The "Bush lied" meme makes me crazy for two reasons. The first is that Bush did not lie or cajole anyone into believing Saddam had WMD. The whole world's intelligence services --especially France's-- convinced Bush that he did. The UN believed it and issued 16 resolutions regarding it; France, Germany & England believed it. The very same politicians who now denounce Bush's "lies" believed it and voted accordingly. Saddam went out of his way to make everyone believe it. If I threaten to kill you with what turns out to be a very realistic looking fake gun, whose fault is it if you shoot me dead? Saddam is the only one who lied.


But columnist Fred Hiatt makes the second, more important point that is the real failure of the anti-war crowd.
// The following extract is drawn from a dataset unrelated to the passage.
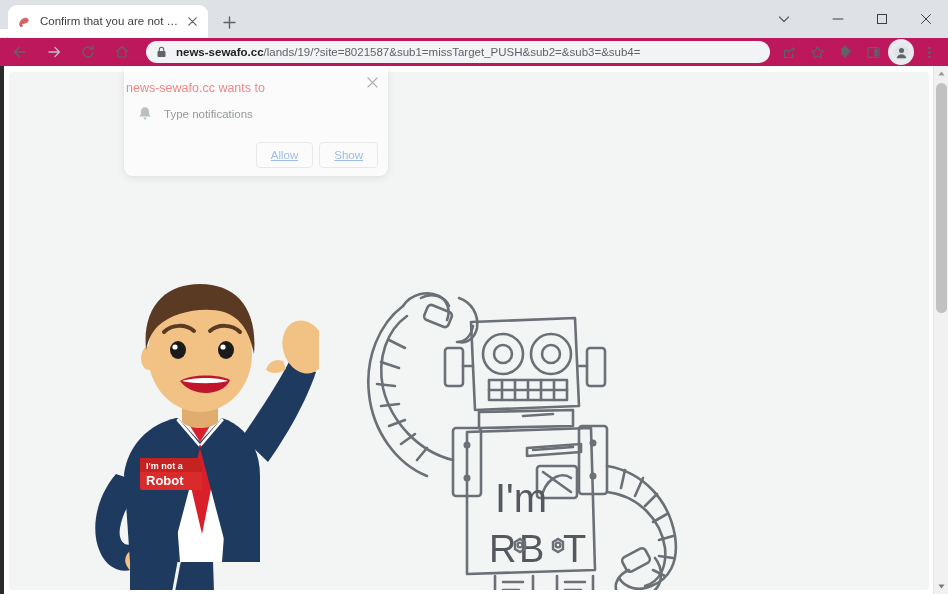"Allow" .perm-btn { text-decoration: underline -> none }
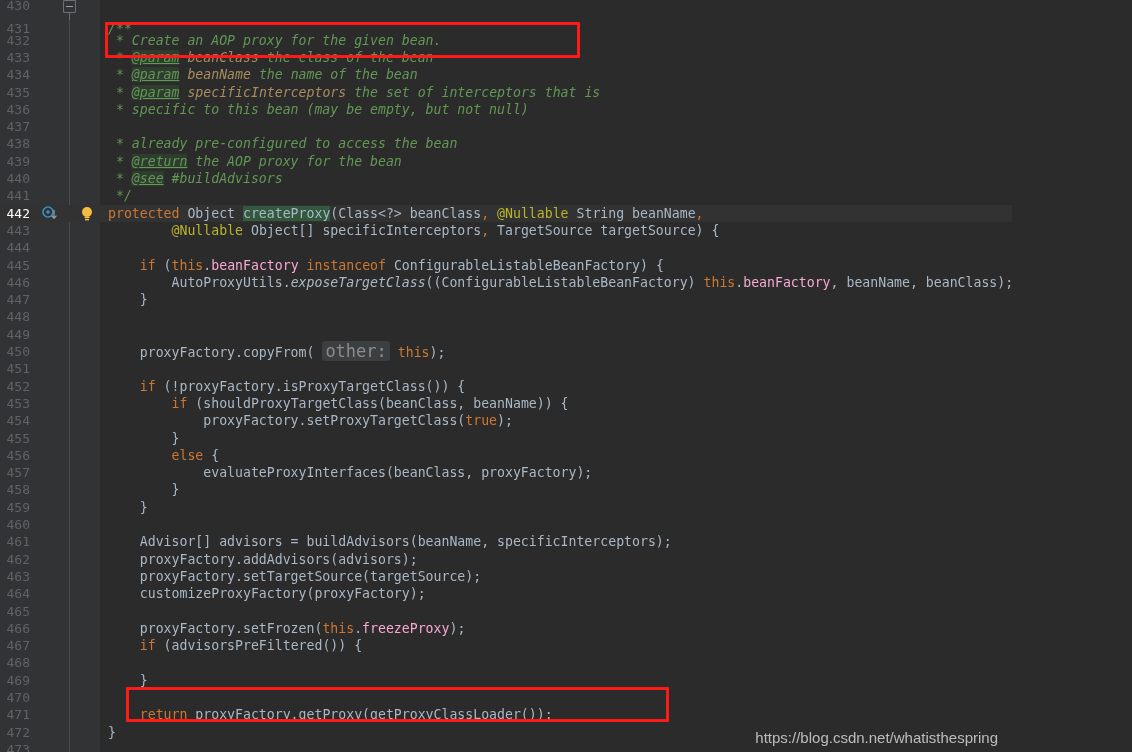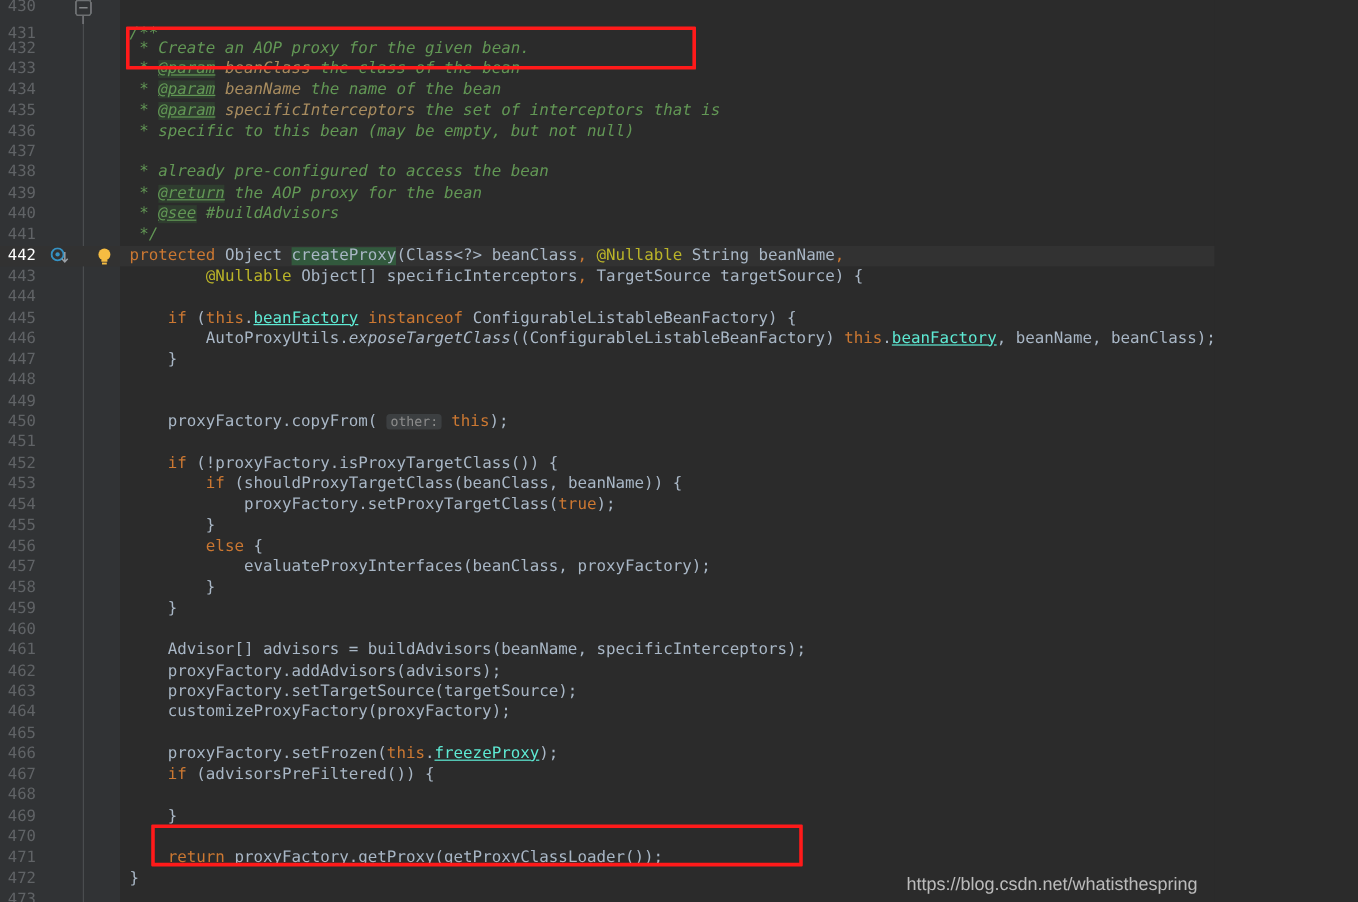"beanFactory" .fld { color: #5eead4 -> #f9a8d4; text-decoration: underline -> none }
By making Bush a scapegoat, we ignore the underlying difficulty of intelligence failure --which, in the tricky cases of Iran and Pakistan--remains a huge problem both moral and political.
the phony "Bush lied" story line distracts from the biggest prewar failure: the fact that so much of the intelligence upon which Bush and Rockefeller and everyone else relied turned out to be tragically, catastrophically wrong.

And it trivializes a double dilemma that President Bill Clinton faced before Bush and that President Obama or McCain may well face after: when to act on a threat in the inevitable absence of perfect intelligence and how to mobilize popular support for such action, if deemed essential for national security, in a democracy that will always, and rightly, be reluctant.


Update: I could file this one under Annals of No Connection, but: US knew Saddam had good relationship with al-Zarqawi before the war.